1. Establish an AI system registry. Every AI system operating in your environment — including vendor-embedded AI in existing platforms — should be inventoried with the same discipline as traditional IT assets. Who deployed it? What data does it access? What actions can it take? Who is responsible for its security? This registry does not exist at most organizations. Building it is the prerequisite for everything else.
2. Define AI access scope requirements. For AI systems with access to IoT devices, building systems, or operational infrastructure, establish minimum necessary access principles. An AI agent should have access to exactly the data and systems it needs to perform its function — not broad access granted for convenience.
3. Require audit logging for all AI-initiated actions. Any action taken by an AI agent in an enterprise system — a building setpoint change, an access credential modification, a configuration update — should generate a log entry that clearly attributes the action to the AI system, the time, and the triggering user or event. This log must be retained and reviewed.
4. Implement AI governance policy before deploying agentic systems. If your organization is evaluating or deploying agentic AI — systems that take autonomous actions — establish governance requirements before deployment, not after. Who can approve agentic AI deployments? What data access requires security review? What actions require human approval before execution?
5. Test AI systems against manipulation. For AI systems with access to sensitive data or control over physical systems, conduct adversarial testing that specifically examines prompt injection susceptibility, behavior with manipulated input data, and response to edge cases. This is not standard QA — it requires security expertise specific to AI system behavior.
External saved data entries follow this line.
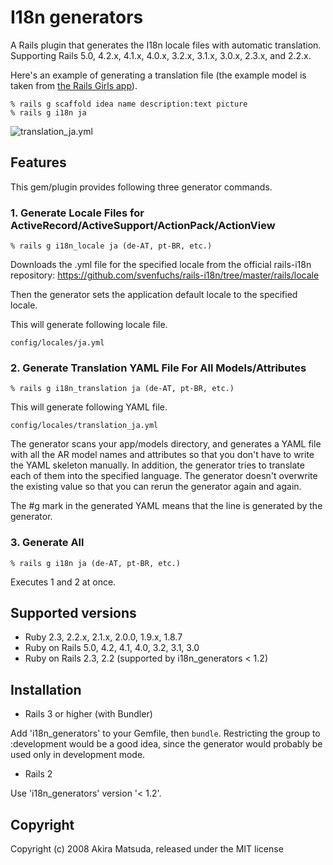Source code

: # I18n generators

A Rails plugin that generates the I18n locale files with automatic
translation. Supporting Rails 5.0, 4.2.x, 4.1.x, 4.0.x, 3.2.x, 3.1.x, 3.0.x,
2.3.x, and 2.2.x.

Here's an example of generating a translation file (the example model is taken
from [the Rails Girls app](http://guides.railsgirls.com/app/#create-idea-scaffold)).

    % rails g scaffold idea name description:text picture
    % rails g i18n ja

![translation_ja.yml](https://raw.githubusercontent.com/amatsuda/i18n_generators/414e923ae1a6450f0005b486376d084a88938a9e/assets/i18n_ja_example.png)

## Features

This gem/plugin provides following three generator commands.

### 1. Generate Locale Files for ActiveRecord/ActiveSupport/ActionPack/ActionView

    % rails g i18n_locale ja (de-AT, pt-BR, etc.)

Downloads the .yml file for the specified locale from the official rails-i18n
repository:
    https://github.com/svenfuchs/rails-i18n/tree/master/rails/locale

Then the generator sets the application default locale to the specified
locale.

This will generate following locale file.

    config/locales/ja.yml

### 2. Generate Translation YAML File For All Models/Attributes

    % rails g i18n_translation ja (de-AT, pt-BR, etc.)

This will generate following YAML file.

    config/locales/translation_ja.yml

The generator scans your app/models directory, and generates a YAML file with
all the AR model names and attributes so that you don't have to write the YAML
skeleton manually. In addition, the generator tries to translate each of them
into the specified language. The generator doesn't overwrite the existing
value so that you can rerun the generator again and again.

The #g mark in the generated YAML means that the line is generated by the
generator.

### 3. Generate All

    % rails g i18n ja (de-AT, pt-BR, etc.)

Executes 1 and 2 at once.


## Supported versions

*   Ruby 2.3, 2.2.x, 2.1.x, 2.0.0, 1.9.x, 1.8.7
*   Ruby on Rails 5.0, 4.2, 4.1, 4.0, 3.2, 3.1, 3.0
*   Ruby on Rails 2.3, 2.2 (supported by i18n_generators < 1.2)


## Installation

*   Rails 3 or higher (with Bundler)


Add 'i18n_generators' to your Gemfile, then `bundle`. Restricting the group to
:development would be a good idea, since the generator would probably be used
only in development mode.

*   Rails 2


Use 'i18n_generators' version '< 1.2'.


## Copyright

Copyright (c) 2008 Akira Matsuda, released under the MIT license
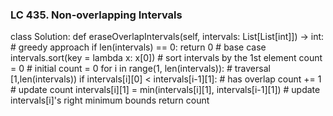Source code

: ### LC 435. Non-overlapping Intervals
class Solution:
    def eraseOverlapIntervals(self, intervals: List[List[int]]) -> int:
        # greedy approach
        if len(intervals) == 0: return 0                                    # base case
        intervals.sort(key = lambda x: x[0])                                # sort intervals by the 1st element
        count = 0                                                           # initial count = 0
        for i in range(1, len(intervals)):                                  # traversal [1,len(intervals))
            if intervals[i][0] < intervals[i-1][1]:                         # has overlap
                count += 1                                                  # update count
                intervals[i][1] = min(intervals[i][1], intervals[i-1][1])   # update intervals[i]'s right minimum bounds
        return count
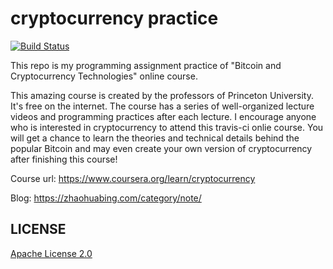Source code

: # cryptocurrency practice    
[![Build Status](https://travis-ci.org/zhaohuabing/cryptocurrency.svg?branch=master)](https://travis-ci.org/zhaohuabing/cryptocurrency)

This repo is my programming assignment practice of "Bitcoin and Cryptocurrency Technologies" online course.

This amazing course is created by the professors of Princeton University. It's free on the internet. The course has a series of well-organized lecture videos and programming practices after each lecture. I encourage anyone who is interested in cryptocurrency to attend this travis-ci onlie course. You will get a chance to learn the theories and technical details behind the popular Bitcoin and may even create your own version of cryptocurrency after finishing this course! 

Course url: https://www.coursera.org/learn/cryptocurrency

Blog: https://zhaohuabing.com/category/note/

## LICENSE
[Apache License 2.0](https://www.apache.org/licenses/LICENSE-2.0)
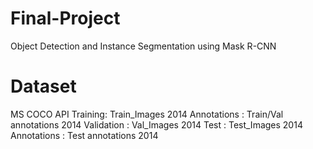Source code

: # Final-Project
Object Detection and Instance Segmentation using Mask R-CNN

# Dataset
MS COCO API
Training: Train_Images 2014     Annotations :  Train/Val annotations 2014
Validation : Val_Images 2014
Test : Test_Images 2014         Annotations : Test annotations 2014

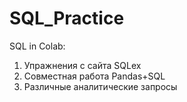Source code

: # SQL_Practice
SQL in Colab:
1. Упражнения с сайта SQLex
2. Совместная работа Pandas+SQL
3. Различные аналитические запросы

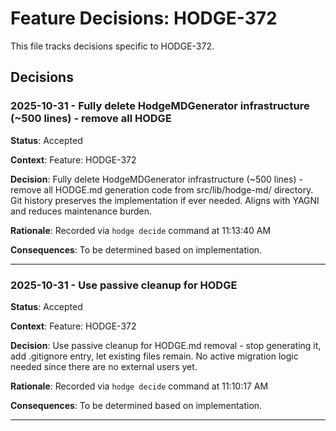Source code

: # Feature Decisions: HODGE-372

This file tracks decisions specific to HODGE-372.

## Decisions

<!-- Add your decisions below -->

### 2025-10-31 - Fully delete HodgeMDGenerator infrastructure (~500 lines) - remove all HODGE

**Status**: Accepted

**Context**:
Feature: HODGE-372

**Decision**:
Fully delete HodgeMDGenerator infrastructure (~500 lines) - remove all HODGE.md generation code from src/lib/hodge-md/ directory. Git history preserves the implementation if ever needed. Aligns with YAGNI and reduces maintenance burden.

**Rationale**:
Recorded via `hodge decide` command at 11:13:40 AM

**Consequences**:
To be determined based on implementation.

---


### 2025-10-31 - Use passive cleanup for HODGE

**Status**: Accepted

**Context**:
Feature: HODGE-372

**Decision**:
Use passive cleanup for HODGE.md removal - stop generating it, add .gitignore entry, let existing files remain. No active migration logic needed since there are no external users yet.

**Rationale**:
Recorded via `hodge decide` command at 11:10:17 AM

**Consequences**:
To be determined based on implementation.

---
6. Include AI systems in your incident response planning. When you are planning for security incidents, include scenarios where an AI system is the attack vector — either compromised directly, manipulated through prompt injection, or behaving unexpectedly due to data manipulation upstream. What is your process for detecting AI-initiated anomalous actions? For isolating an AI system that may be compromised? For auditing its historical actions post-incident?
The Governance Gap Is the Security Gap
The fundamental problem with shadow AI is not technical — it’s organizational. AI systems are being deployed faster than governance frameworks are being developed. The pace of adoption has outrun the pace of oversight.
The Darktrace data suggests that most organizations are aware of this gap — 92% of security professionals are concerned about AI agent security. The challenge is that awareness has not translated into governance at the same speed that AI deployment has happened.
For security leaders, the practical implication is this: the AI systems operating in your environment today are, on the whole, less governed than the IT systems you’ve been managing for the past decade. They have access to more data, more systems, and more physical infrastructure. And they’re making decisions and taking actions at a scale and speed that human oversight cannot match without purpose-built governance frameworks.
The window for getting ahead of this is narrowing. Every month that shadow AI deployment outpaces governance is a month of expanding unmanaged attack surface. The organizations that establish AI governance frameworks now will be better positioned than those who wait for an incident to force the conversation.
Data in this article draws on Darktrace’s State of AI Cybersecurity 2026 report (April 2026), IBM threat intelligence, and Trend Micro’s AI-fication of Cyberthreats research. Shadow AI statistics reflect survey data from security professionals across industries and geographies.